I am sure most IT professionals, especially the ones dealing with data, have heard of data quality. The idea of monitoring data to ensure the data fit into the intended use with a high level of accuracy. When creating a Business Intelligence (BI) solution how can data quality be continually monitored through the [...]
I am sure most IT professionals, especially the ones dealing with data, have heard of data quality. The idea of monitoring data to ensure the data fit into the intended use with a high level of accuracy. When creating a Business Intelligence (BI) solution how can data quality be continually monitored through the entire solution? One method is called Data Auditing. The concept might not be new, but the formalization of the process is.
Data Auditing is the process of ensuring data quality from the beginning of the BI process to the final destination in a repeatable and measured way. This includes validation of data that arrive from source to staging to star to cube (if exists). Where ever business logic can be implemented, a data audit can be used to make sure the quality of the data is consistent.

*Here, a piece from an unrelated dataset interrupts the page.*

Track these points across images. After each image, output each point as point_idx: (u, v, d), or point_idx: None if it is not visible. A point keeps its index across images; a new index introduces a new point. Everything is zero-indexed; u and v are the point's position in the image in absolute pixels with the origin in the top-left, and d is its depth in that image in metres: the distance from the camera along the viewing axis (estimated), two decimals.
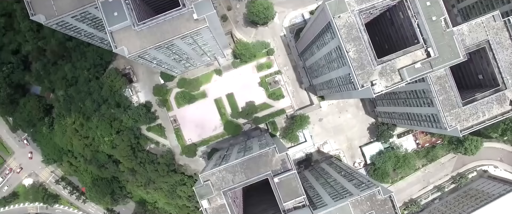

One example of data auditing I have used was for a ‘technical glitch’ with the use of SQL Server Analysis Services (SSAS). The decision was made to not change source data that was of bad quality and load it into the Kimball star schema as it was. (Now this decision can be debated, but one major reason this was done was to easily expose data quality issues to the users as they believed there would be an inconceivably small amount of data quality issues.) What was discovered with using SSAS is it would not handle dates with a year prior to around 1500. Some of the dates in the source system had the year 200 instead of 2000 and so on. A Data Audit routine was designed to look for these dates into the stage tables and change them to a pre-determined default date. This allowed the SSAS job to complete and the cube to process.
This process seems much like any other data quality processes. The true auditing came from how these instances (and the others) were reported. The code developed to catch the data quality issues also entered data into “performance” stars schemas designed to provide data on the nightly process. This data was then shown by a dashboard used by the internal IT, BI staff. Every morning we could see how many rows of data were caught by each audit. This allowed us to make quick decisions on how to handle the data to change in the source system and even change in the data warehouse (including staging tables to make sure there was not a type 2 slowly changing dimension row added by the change to the original source data).
There were other data audits that summed specific counts of rows from the source system and made sure that count was the same in the star and cube due to how the star was loaded. Another data audit allowed us to show the measures in the fact tables and the cube were the same based on logic used. These types of data audits are not used to catch data quality, but to explicitly show that on a day-to-day basis, the results are the same. This audit was extremely necessary to build confidence in the data. Confidence in “the numbers” was extremely important to our clients and this was the simplest way for us to convince our end users they were getting what they were supposed to get.
The best way to implement a data auditing solution is to use the existing BI tools to build the report, dashboard or any other means to expose the audit. Even the simple use of Excel against the cube and star can be used. Any way that can be easily maintained is preferred. Of course the data needs to be understood in order to make sure this is done correctly. If data is distributed in the star to form a lower level of granularity, then it needs to be summed back to the original level and compared to what is in the source. This could mean there are rounding errors present, but that should only provide around a penny difference.
A problem with Data Auditing is the trade-off of time developing the data auditing process takes away from time to develop the business needed parts of the BI solution. One way to incorporate this is to build it into each project. The first project to utilize the concept of data auditing will take longer due to the need to build the underlying data structure and processes. Once this is started and built, the next project to use the structure will take less time to ‘plug in’ just like the idea of re-using conformed dimensions.
Data Auditing’s benefits provide a repeatable way to show data throughout the entire BI process is correct. This concept is part of a good data quality/data governance solution. The ability to ‘watch’ the data as it goes through the entire BI process to make sure it means what it supposed to mean will provide a security blanket for the end users. The end users can say “This data is from the data warehouse and I am positively sure it is correct.” How much value to the business and reassurance to IT does that grant?